Everwood es un lugar al que viajar, un pueblo con el que soñar o reflexionar. Poco importa si uno es europeo o americano. Por las calles de Everwood transitan hombres y mujeres universales, se agolpan retratos psicológicos que se pueden encontrar en Nueva York, Moscú, Bilbao o Río de Janeiro. Cambiaría, eso sí, esa costra externa, el ropaje, el artificio de las costuras de un capitalismo invasor en distinta forma y medida.
Alguien en TVE tuvo la genial ocurrencia de programar este auténtico regalo, doblemente elogiable en estos tiempos de vulgaridad audiovisual infinita. Los domingos merece la pena abrir una ventana a Everwood, un lugar nacido del lado inteligente de la ficción, un espacio repleto de encanto, un sitio en el que suceden cosas verosímiles, razonablemente posibles. Allí transcurren historias que podrían acontecer en una localidad cualquiera, tramas que podríamos vivir nosotros mismos cualquier día. Es un tránsito de vivencias, ilusiones, sueños, desgracias, paranoias, felicidad, amores. Uno reconoce haber pasado por los mismos problemas que a veces se viven en Everwood, identifica esas vivencias por las que ya pasó en alguna ocasión, observa actitudes, hechos, confesiones y favores. En Everwood también ocurren desgracias, algunos jóvenes mueren a causa de enfermedades irreversibles. Es ficción real, es una realidad de ficción, pero las lágrimas fluyen del río de la naturalidad, de la meritoria comprensión de una vida así escrita. En Everwood no aparecen hadas madrinas de última hora dispuestas a salvar vidas con una varita mágica, prestas para salpicar a los telespectadores con una ración de sensiblería inútil y machacona. Everwood es, en fin, de este mundo, lo que significa que la frontera entre la realidad y la irrealidad es difusa, difícilmente apreciable.
Espléndidos actores dan vida a personajes complejos y sencillos a un tiempo, tan complejos y sencillos como el ser humano. Son infinitamente oscuros; ilimitadamente transparentes. Un chico que aprende a tocar el piano; un médico envidioso, terco y chismoso; jóvenes con problemas propios de los jóvenes que inician el tránsito al mundo de las preocupaciones de los adultos; ancianos que se comportan como ancianos; niños con vivencias de niños; un doctor excepcional, encantador, brillante, que se enfrenta doblemente a las enfermedades de sus pacientes y a la educación de sus hijos sin contar con el apoyo de su esposa, fallecida. ¿Tan extraño debe parecernos todo esto? Desgraciada e inevitablemente, sí. Buena parte de la audiencia valora y premia con asiduidad otro tipo de creaciones absolutamente increíbles, inverosímiles, rebuscadas en el jardín de la mediocridad creativa. Ana y los 7, sin ir más lejos, es capaz de congregar frente al televisor a más de 5 millones de televidentes cada lunes. Sus personajes son de cartón piedra, sus historias aparecen inundadas de parodias insulsas, de chistes fáciles sin gracia, de tramas tediosas en las que no prima precisamente la inventiva.

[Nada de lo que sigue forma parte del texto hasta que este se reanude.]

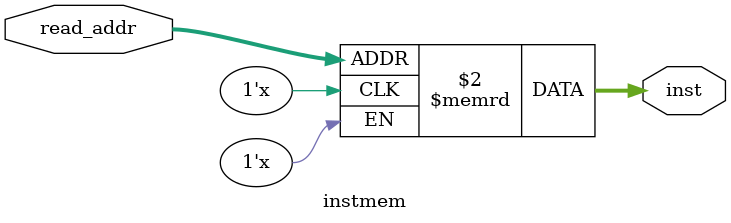
<source format=sv>
module instmem(
	input logic [31:0] read_addr, 
   output logic [31:0] inst
);

   
   logic [31:0] mem_array [0:1023];

   // always_comb begin : blockName
   //     mem_array[0]=32'h0000_0000;
   //     mem_array[1]=32'h0000_0000;
   // end
   
   always_comb inst = mem_array[read_addr];
		
endmodule

</source>
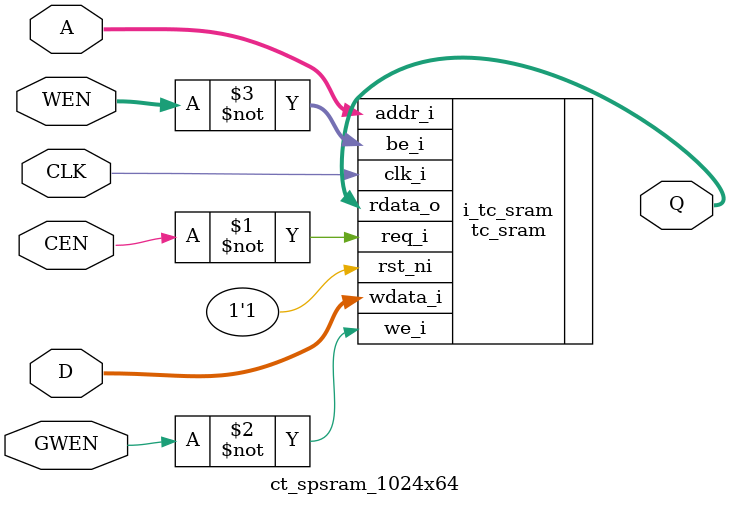
<source format=v>
/*Copyright 2019-2021 T-Head Semiconductor Co., Ltd.

Licensed under the Apache License, Version 2.0 (the "License");
you may not use this file except in compliance with the License.
You may obtain a copy of the License at

    http://www.apache.org/licenses/LICENSE-2.0

Unless required by applicable law or agreed to in writing, software
distributed under the License is distributed on an "AS IS" BASIS,
WITHOUT WARRANTIES OR CONDITIONS OF ANY KIND, either express or implied.
See the License for the specific language governing permissions and
limitations under the License.
*/

// &ModuleBeg; @22
module ct_spsram_1024x64(
  A,
  CEN,
  CLK,
  D,
  GWEN,
  Q,
  WEN
);

// &Ports; @23
input   [9 :0]  A;   
input           CEN; 
input           CLK; 
input   [63:0]  D;   
input           GWEN; 
input   [63:0]  WEN; 
output  [63:0]  Q;   

// &Regs; @24

// &Wires; @25
wire    [9 :0]  A;   
wire            CEN; 
wire            CLK; 
wire    [63:0]  D;   
wire            GWEN; 
wire    [63:0]  Q;   
wire    [63:0]  WEN; 

// &Depend("cpu_cfig.h"); @26
//**********************************************************
//                  Parameter Definition
//**********************************************************
parameter ADDR_WIDTH = 10;
parameter DATA_WIDTH = 64;
parameter WE_WIDTH   = 64;

// &Force("bus","Q",DATA_WIDTH-1,0); @34
// &Force("bus","WEN",WE_WIDTH-1,0); @35
// &Force("bus","A",ADDR_WIDTH-1,0); @36
// &Force("bus","D",DATA_WIDTH-1,0); @37

  //********************************************************
  //*                        FPGA memory                   *
  //********************************************************
  //{WEN[63:62],WEN[61:60],WEN[59:58],WEN[57:56],WEN[55:54],WEN[53:52],WEN[51:50],WEN[49:48],
  // WEN[47:46],WEN[45:44],WEN[43:42],WEN[41:40],WEN[39:38],WEN[37:36],WEN[35:34],WEN[33:32],
  // WEN[31:30],WEN[29:28],WEN[27:26],WEN[25:24],WEN[23:22],WEN[21:20],WEN[19:18],WEN[17:16],
  // WEN[15:14],WEN[13:12],WEN[11:10],WEN[ 9: 8],WEN[ 7: 6],WEN[ 5: 4],WEN[ 3: 2],WEN[ 1: 0]}
//   &Instance("ct_f_spsram_1024x64"); @47
tc_sram #(
  .NumWords   ( 1<<ADDR_WIDTH         ),
  .DataWidth  ( DATA_WIDTH            ),
  .ByteWidth  ( DATA_WIDTH/DATA_WIDTH ),
  .NumPorts   ( 32'd1 ),
  .Latency    ( 32'd1 ),
  .SimInit    ( "none"),
  .PrintSimCfg( 0     )
) i_tc_sram (
    .clk_i    ( CLK   ),
    .rst_ni   ( 1'b1  ),
    .req_i    ( ~CEN  ),
    .we_i     ( ~GWEN ),
    .be_i     ( ~WEN  ),
    .wdata_i  ( D     ),
    .addr_i   ( A     ),
    .rdata_o  ( Q     )
);

//   &Instance("ct_tsmc_spsram_1024x64"); @53

// &ModuleEnd; @69
endmodule



</source>
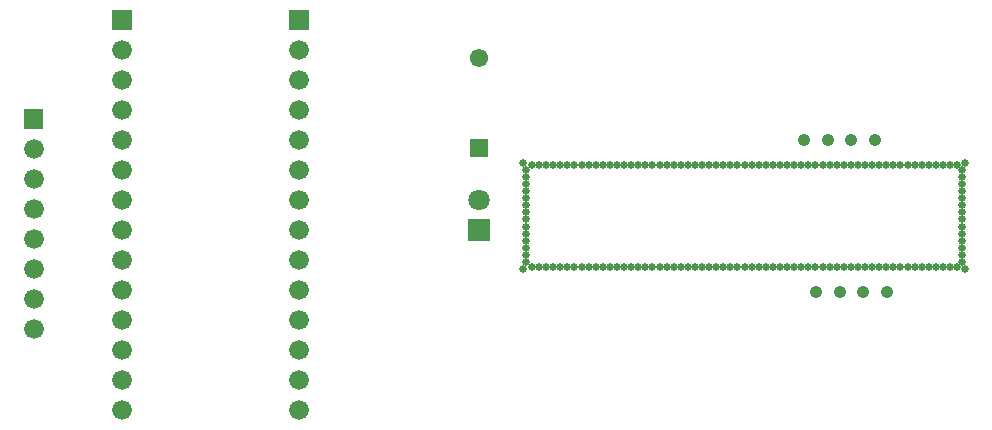
<source format=gbr>
G04 start of page 10 for group -4062 idx -4062 *
G04 Title: (unknown), soldermask *
G04 Creator: pcb 4.1.2 *
G04 CreationDate: Sun Sep 16 08:13:39 2018 UTC *
G04 For: mytch *
G04 Format: Gerber/RS-274X *
G04 PCB-Dimensions (mil): 3543.31 1968.50 *
G04 PCB-Coordinate-Origin: lower left *
%MOIN*%
%FSLAX25Y25*%
%LNBOTTOMMASK*%
%ADD68C,0.0260*%
%ADD67C,0.0610*%
%ADD66C,0.0710*%
%ADD65C,0.0420*%
%ADD64C,0.0660*%
%ADD63C,0.0001*%
G54D63*G36*
X112842Y166686D02*Y160086D01*
X119442D01*
Y166686D01*
X112842D01*
G37*
G36*
X53787D02*Y160086D01*
X60387D01*
Y166686D01*
X53787D01*
G37*
G54D64*X116142Y153386D03*
Y143386D03*
Y133386D03*
Y123386D03*
G54D65*X284410Y123189D03*
X292284D03*
X300158D03*
X308032D03*
X288347Y72598D03*
X296221D03*
X304095D03*
X311969D03*
G54D64*X116142Y113386D03*
Y103386D03*
Y93386D03*
Y83386D03*
Y73386D03*
Y63386D03*
Y53386D03*
Y43386D03*
Y33386D03*
G54D63*G36*
X172473Y96896D02*Y89796D01*
X179573D01*
Y96896D01*
X172473D01*
G37*
G54D66*X176023Y103346D03*
G54D63*G36*
X172895Y123640D02*Y117540D01*
X178995D01*
Y123640D01*
X172895D01*
G37*
G54D67*X175945Y150590D03*
G54D64*X57087Y153386D03*
Y143386D03*
Y133386D03*
Y123386D03*
Y113386D03*
Y103386D03*
Y93386D03*
X27559Y100394D03*
Y90394D03*
Y80394D03*
X57087Y83386D03*
Y73386D03*
Y63386D03*
Y53386D03*
Y43386D03*
Y33386D03*
G54D63*G36*
X24259Y133694D02*Y127094D01*
X30859D01*
Y133694D01*
X24259D01*
G37*
G54D64*X27559Y120394D03*
Y110394D03*
Y70394D03*
Y60394D03*
G54D68*X190866Y80276D03*
X191732Y108661D03*
Y106299D03*
Y103937D03*
X190787Y115551D03*
X191732Y111024D03*
Y113386D03*
Y101575D03*
Y99213D03*
Y96850D03*
Y94488D03*
Y92126D03*
Y89764D03*
Y87402D03*
Y85039D03*
Y82677D03*
X337913Y115669D03*
X337953Y80197D03*
X337008Y82677D03*
Y111024D03*
Y113386D03*
Y106299D03*
Y103937D03*
Y101575D03*
Y99213D03*
Y96850D03*
Y94488D03*
Y92126D03*
Y89764D03*
Y87402D03*
Y85039D03*
X335433Y81102D03*
X333071D03*
X330709D03*
X328346D03*
X325984D03*
X323622D03*
X321260D03*
X318898D03*
X316535D03*
X314173D03*
X311811D03*
X337008Y108661D03*
X335433Y114961D03*
X333071D03*
X330709D03*
X328346D03*
X325984D03*
X323622D03*
X297638Y81102D03*
X295276D03*
X292913D03*
X290551D03*
X288189D03*
X285827D03*
X283465D03*
X281102D03*
X278740D03*
X276378D03*
X274016D03*
X271654D03*
X269291D03*
X266929D03*
X264567D03*
X262205D03*
X259843D03*
X257480D03*
X255118D03*
X252756D03*
X250394D03*
X248031D03*
X245669D03*
X243307D03*
X240945D03*
X238583D03*
X236220D03*
X233858D03*
X231496D03*
X229134D03*
X226772D03*
X224409D03*
X222047D03*
X219685D03*
X217323D03*
X214961D03*
X212598D03*
X210236D03*
X207874D03*
X205512D03*
X203150D03*
X200787D03*
X198425D03*
X196063D03*
X193701D03*
X309449D03*
X307087D03*
X304724D03*
X302362D03*
X300000D03*
X321260Y114961D03*
X318898D03*
X316535D03*
X314173D03*
X311811D03*
X309449D03*
X307087D03*
X304724D03*
X302362D03*
X300000D03*
X297638D03*
X295276D03*
X292913D03*
X290551D03*
X288189D03*
X285827D03*
X283465D03*
X281102D03*
X278740D03*
X276378D03*
X274016D03*
X271654D03*
X269291D03*
X266929D03*
X264567D03*
X262205D03*
X259843D03*
X257480D03*
X255118D03*
X252756D03*
X250394D03*
X248031D03*
X245669D03*
X243307D03*
X240945D03*
X238583D03*
X236220D03*
X233858D03*
X231496D03*
X229134D03*
X226772D03*
X224409D03*
X222047D03*
X219685D03*
X217323D03*
X214961D03*
X212598D03*
X210236D03*
X207874D03*
X205512D03*
X203150D03*
X200787D03*
X198425D03*
X196063D03*
X193701D03*
M02*

</source>
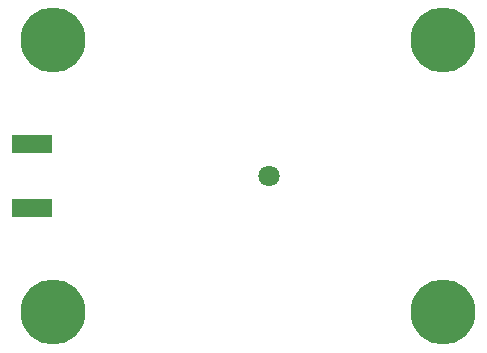
<source format=gbr>
G04*
G04 #@! TF.GenerationSoftware,Altium Limited,Altium Designer,24.9.1 (31)*
G04*
G04 Layer_Color=255*
%FSLAX25Y25*%
%MOIN*%
G70*
G04*
G04 #@! TF.SameCoordinates,21B9ACB0-0D47-4127-AC64-11D31CE697AE*
G04*
G04*
G04 #@! TF.FilePolarity,Positive*
G04*
G01*
G75*
%ADD23R,0.13780X0.05906*%
%ADD45C,0.07087*%
%ADD46C,0.21654*%
D23*
X46260Y69685D02*
D03*
Y48425D02*
D03*
D45*
X125197Y59161D02*
D03*
D46*
X183071Y104331D02*
D03*
X53150Y13780D02*
D03*
X183071D02*
D03*
X53150Y104331D02*
D03*
M02*

</source>
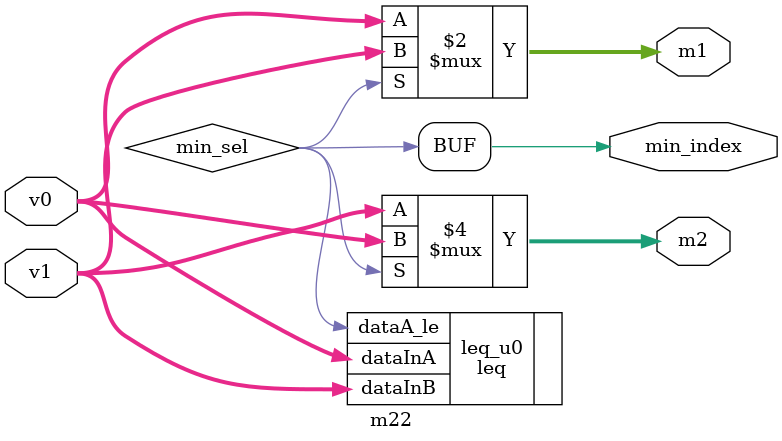
<source format=v>
module m22 #(parameter QUAN_SIZE = 3)(
	output wire [QUAN_SIZE-1:0] m1,
	output wire [QUAN_SIZE-1:0] m2,
	output wire min_index, // argmin(v0, v1)

	input wire [QUAN_SIZE-1:0] v0,
	input wire [QUAN_SIZE-1:0] v1
);

wire min_sel;
leq #(
	.QUAN_SIZE (QUAN_SIZE)
) leq_u0(
	.dataA_le (min_sel),

	.dataInA (v0[QUAN_SIZE-1:0]),
	.dataInB (v1[QUAN_SIZE-1:0])
);

assign m1[QUAN_SIZE-1:0] = (min_sel == 1'b0) ? v0[QUAN_SIZE-1:0] : v1[QUAN_SIZE-1:0];
assign m2[QUAN_SIZE-1:0] = (min_sel == 1'b0) ? v1[QUAN_SIZE-1:0] : v0[QUAN_SIZE-1:0];
assign min_index = min_sel;
endmodule

</source>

Confieso que debería pasar por una experiencia extrasensorial, estar hasta las cejas de LSD o tener la fiebre amarilla para ser capaz de dar a luz un solo capítulo de Ana y los 7, con su telaraña de relaciones interpersonales entre esos personajes tan artificiales, tan definitivamente absurdos, estúpidos e imposibles.
Ana y los 7 no es más que una clonación espiritual, conceptual de las películas de Paco Martínez Soria, sin que ni siquiera se encuentre a la altura de filmes de culto como Los bingueros. Entre esa casa de papel donde Ana Obregón da rienda suelta a su histrionismo y Everwood hay una distancia insalvable.
Everwood es un patrón inalcanzable para los sastres de nuestra televisión, un modelo de otro mundo para nuestras creencias audiovisuales, un lugar lejano donde suceden cosas reales. Guiones excepcionales, sin artificios coloristas ni pretensiones megalómanas. ¿Dónde acaba la realidad en Everwood? ¿Dónde empieza la ficción en Everwood? Que el espectador se enfrente a esta duda es la mejor prueba de la calidad de una serie. Everwood podría ser una novela, un cuento, un guiño teatral. E incluso el escenario de un simple día de nuestra vida.